La Dernière pluie
(Parantaja)
de Antti Tuomainen
Catégorie(s) : Thriller - Littérature finlandaise
Edition / Collection : Fleuve Noir
Date de parution : 11 avril 2013
Nombre de pages : 231
Prix : 18,90€
L'histoire :
À Helsinki, les changements climatiques sont si violents que la plupart des habitants ont fui la ville. Tapani est resté chez lui. Deux jours avant Noël, sa femme Johanna, une journaliste de renom, disparaît. Tapani se lance dans une recherche frénétique.

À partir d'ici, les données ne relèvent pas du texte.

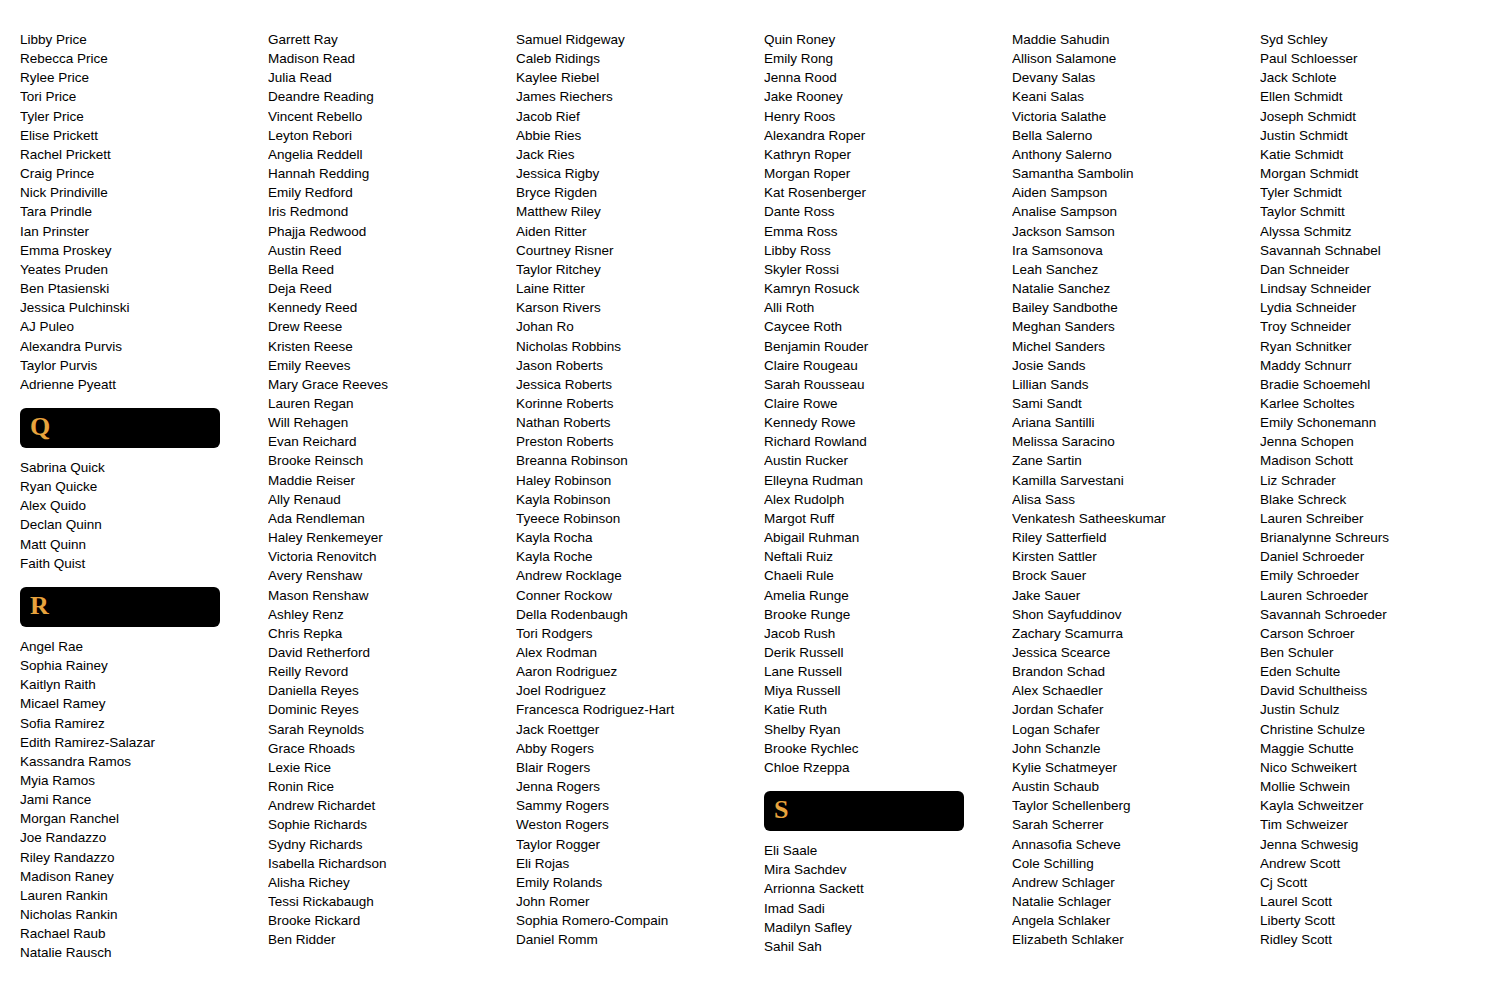Libby Price
Rebecca Price
Rylee Price
Tori Price
Tyler Price
Elise Prickett
Rachel Prickett
Craig Prince
Nick Prindiville
Tara Prindle
Ian Prinster
Emma Proskey
Yeates Pruden
Ben Ptasienski
Jessica Pulchinski
AJ Puleo
Alexandra Purvis
Taylor Purvis
Adrienne Pyeatt
Q
Sabrina Quick
Ryan Quicke
Alex Quido
Declan Quinn
Matt Quinn
Faith Quist
R
Angel Rae
Sophia Rainey
Kaitlyn Raith
Micael Ramey
Sofia Ramirez
Edith Ramirez-Salazar
Kassandra Ramos
Myia Ramos
Jami Rance
Morgan Ranchel
Joe Randazzo
Riley Randazzo
Madison Raney
Lauren Rankin
Nicholas Rankin
Rachael Raub
Natalie Rausch
Garrett Ray
Madison Read
Julia Read
Deandre Reading
Vincent Rebello
Leyton Rebori
Angelia Reddell
Hannah Redding
Emily Redford
Iris Redmond
Phajja Redwood
Austin Reed
Bella Reed
Deja Reed
Kennedy Reed
Drew Reese
Kristen Reese
Emily Reeves
Mary Grace Reeves
Lauren Regan
Will Rehagen
Evan Reichard
Brooke Reinsch
Maddie Reiser
Ally Renaud
Ada Rendleman
Haley Renkemeyer
Victoria Renovitch
Avery Renshaw
Mason Renshaw
Ashley Renz
Chris Repka
David Retherford
Reilly Revord
Daniella Reyes
Dominic Reyes
Sarah Reynolds
Grace Rhoads
Lexie Rice
Ronin Rice
Andrew Richardet
Sophie Richards
Sydny Richards
Isabella Richardson
Alisha Richey
Tessi Rickabaugh
Brooke Rickard
Ben Ridder
Samuel Ridgeway
Caleb Ridings
Kaylee Riebel
James Riechers
Jacob Rief
Abbie Ries
Jack Ries
Jessica Rigby
Bryce Rigden
Matthew Riley
Aiden Ritter
Courtney Risner
Taylor Ritchey
Laine Ritter
Karson Rivers
Johan Ro
Nicholas Robbins
Jason Roberts
Jessica Roberts
Korinne Roberts
Nathan Roberts
Preston Roberts
Breanna Robinson
Haley Robinson
Kayla Robinson
Tyeece Robinson
Kayla Rocha
Kayla Roche
Andrew Rocklage
Conner Rockow
Della Rodenbaugh
Tori Rodgers
Alex Rodman
Aaron Rodriguez
Joel Rodriguez
Francesca Rodriguez-Hart
Jack Roettger
Abby Rogers
Blair Rogers
Jenna Rogers
Sammy Rogers
Weston Rogers
Taylor Rogger
Eli Rojas
Emily Rolands
John Romer
Sophia Romero-Compain
Daniel Romm
Quin Roney
Emily Rong
Jenna Rood
Jake Rooney
Henry Roos
Alexandra Roper
Kathryn Roper
Morgan Roper
Kat Rosenberger
Dante Ross
Emma Ross
Libby Ross
Skyler Rossi
Kamryn Rosuck
Alli Roth
Caycee Roth
Benjamin Rouder
Claire Rougeau
Sarah Rousseau
Claire Rowe
Kennedy Rowe
Richard Rowland
Austin Rucker
Elleyna Rudman
Alex Rudolph
Margot Ruff
Abigail Ruhman
Neftali Ruiz
Chaeli Rule
Amelia Runge
Brooke Runge
Jacob Rush
Derik Russell
Lane Russell
Miya Russell
Katie Ruth
Shelby Ryan
Brooke Rychlec
Chloe Rzeppa
S
Eli Saale
Mira Sachdev
Arrionna Sackett
Imad Sadi
Madilyn Safley
Sahil Sah
Maddie Sahudin
Allison Salamone
Devany Salas
Keani Salas
Victoria Salathe
Bella Salerno
Anthony Salerno
Samantha Sambolin
Aiden Sampson
Analise Sampson
Jackson Samson
Ira Samsonova
Leah Sanchez
Natalie Sanchez
Bailey Sandbothe
Meghan Sanders
Michel Sanders
Josie Sands
Lillian Sands
Sami Sandt
Ariana Santilli
Melissa Saracino
Zane Sartin
Kamilla Sarvestani
Alisa Sass
Venkatesh Satheeskumar
Riley Satterfield
Kirsten Sattler
Brock Sauer
Jake Sauer
Shon Sayfuddinov
Zachary Scamurra
Jessica Scearce
Brandon Schad
Alex Schaedler
Jordan Schafer
Logan Schafer
John Schanzle
Kylie Schatmeyer
Austin Schaub
Taylor Schellenberg
Sarah Scherrer
Annasofia Scheve
Cole Schilling
Andrew Schlager
Natalie Schlager
Angela Schlaker
Elizabeth Schlaker
Syd Schley
Paul Schloesser
Jack Schlote
Ellen Schmidt
Joseph Schmidt
Justin Schmidt
Katie Schmidt
Morgan Schmidt
Tyler Schmidt
Taylor Schmitt
Alyssa Schmitz
Savannah Schnabel
Dan Schneider
Lindsay Schneider
Lydia Schneider
Troy Schneider
Ryan Schnitker
Maddy Schnurr
Bradie Schoemehl
Karlee Scholtes
Emily Schonemann
Jenna Schopen
Madison Schott
Liz Schrader
Blake Schreck
Lauren Schreiber
Brianalynne Schreurs
Daniel Schroeder
Emily Schroeder
Lauren Schroeder
Savannah Schroeder
Carson Schroer
Ben Schuler
Eden Schulte
David Schultheiss
Justin Schulz
Christine Schulze
Maggie Schutte
Nico Schweikert
Mollie Schwein
Kayla Schweitzer
Tim Schweizer
Jenna Schwesig
Andrew Scott
Cj Scott
Laurel Scott
Liberty Scott
Ridley Scott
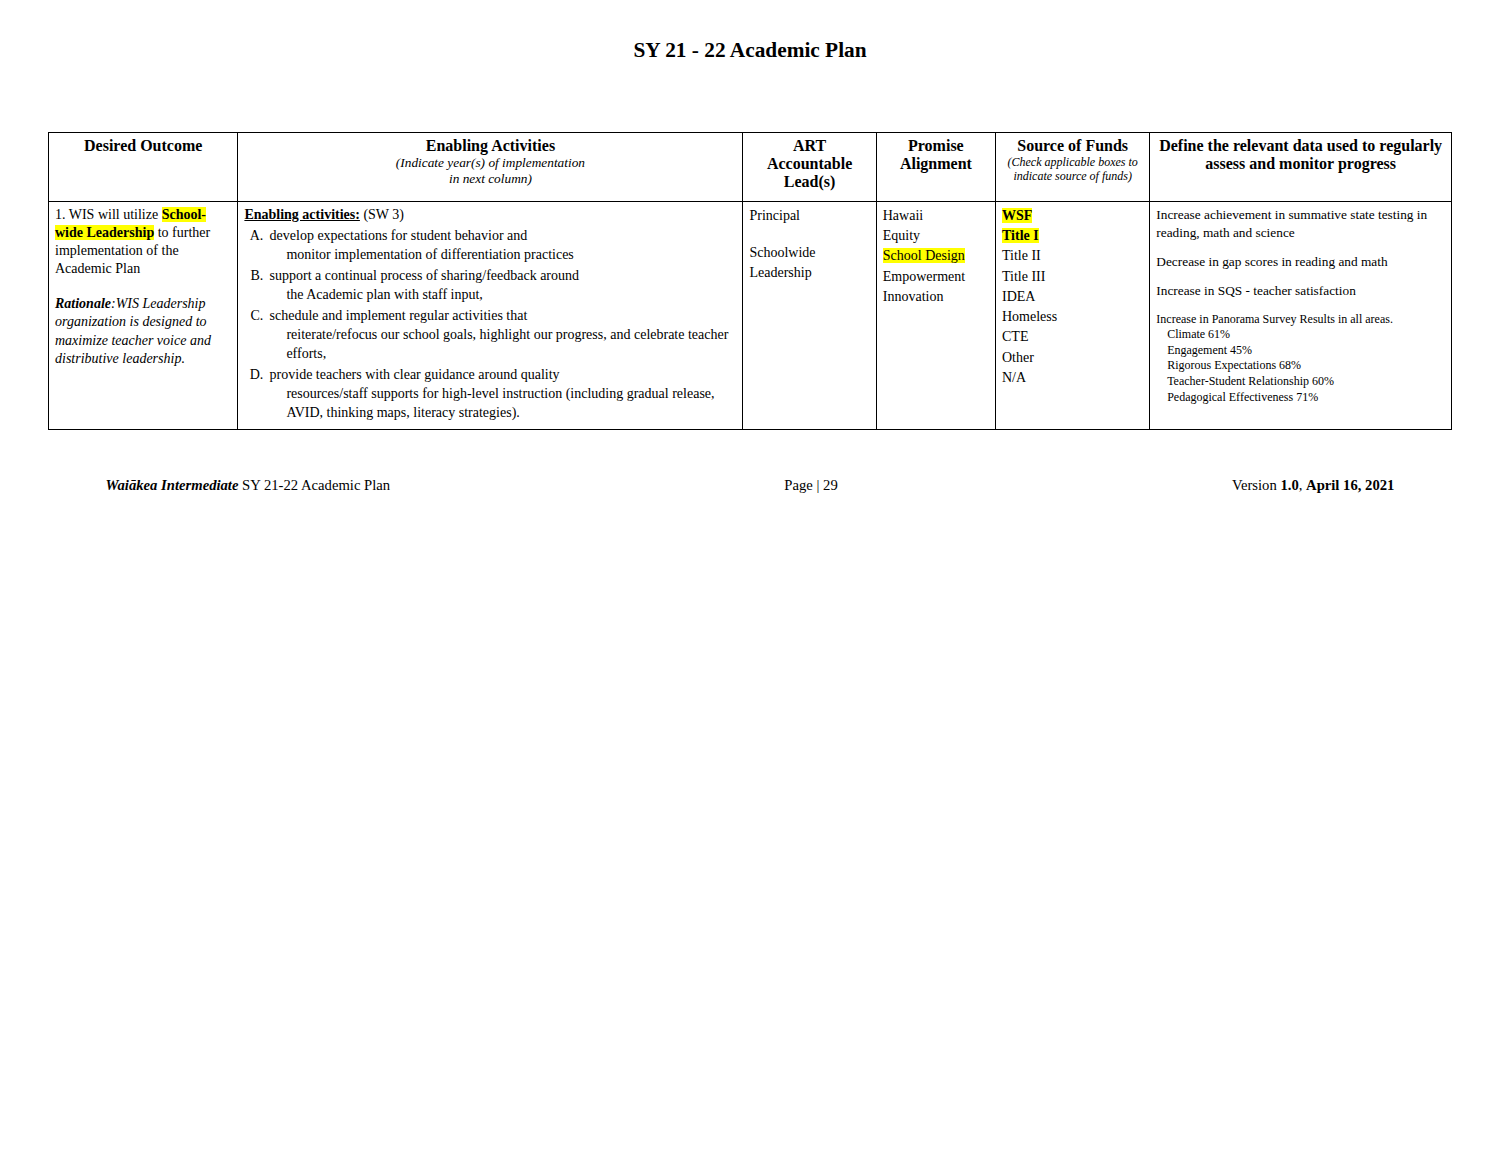SY 21 - 22 Academic Plan
| Desired Outcome | Enabling Activities (Indicate year(s) of implementation in next column) | ART Accountable Lead(s) | Promise Alignment | Source of Funds (Check applicable boxes to indicate source of funds) | Define the relevant data used to regularly assess and monitor progress |
| --- | --- | --- | --- | --- | --- |
| 1. WIS will utilize School-wide Leadership to further implementation of the Academic Plan Rationale :WIS Leadership organization is designed to maximize teacher voice and distributive leadership. | Enabling activities: (SW 3) develop expectations for student behavior and monitor implementation of differentiation practices support a continual process of sharing/feedback around the Academic plan with staff input, schedule and implement regular activities that reiterate/refocus our school goals, highlight our progress, and celebrate teacher efforts, provide teachers with clear guidance around quality resources/staff supports for high-level instruction (including gradual release, AVID, thinking maps, literacy strategies). | Principal Schoolwide Leadership | Hawaii Equity School Design Empowerment Innovation | WSF Title I Title II Title III IDEA Homeless CTE Other N/A | Increase achievement in summative state testing in reading, math and science Decrease in gap scores in reading and math Increase in SQS - teacher satisfaction Increase in Panorama Survey Results in all areas. Climate 61% Engagement 45% Rigorous Expectations 68% Teacher-Student Relationship 60% Pedagogical Effectiveness 71% |
Waiākea Intermediate SY 21-22 Academic Plan
Page | 29
Version 1.0, April 16, 2021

Il est persuadé que sa disparition n est pas étrangère à ses récentes recherches sur un serial killer aux motivations politiques surnommé « le Guérisseur ». Mais en fouillant dans le travail de sa femme, il découvre des secrets sur son passé qui la relient aux meurtres sur lesquels elle enquêtait... Tapani est prêt à tout pour retrouver l amour de sa vie quels que soient les secrets de son passé.
Antti Tuomainen est un auteur de roman policier finlandais qui a déjà conquis le nord de l'Europe avec ses trois romans unanimement salués par la critique, et celui-ci, le premier traduit en français, a d'ailleurs reçu le prix Clue Award pour le meilleur roman policier finlandais en 2011.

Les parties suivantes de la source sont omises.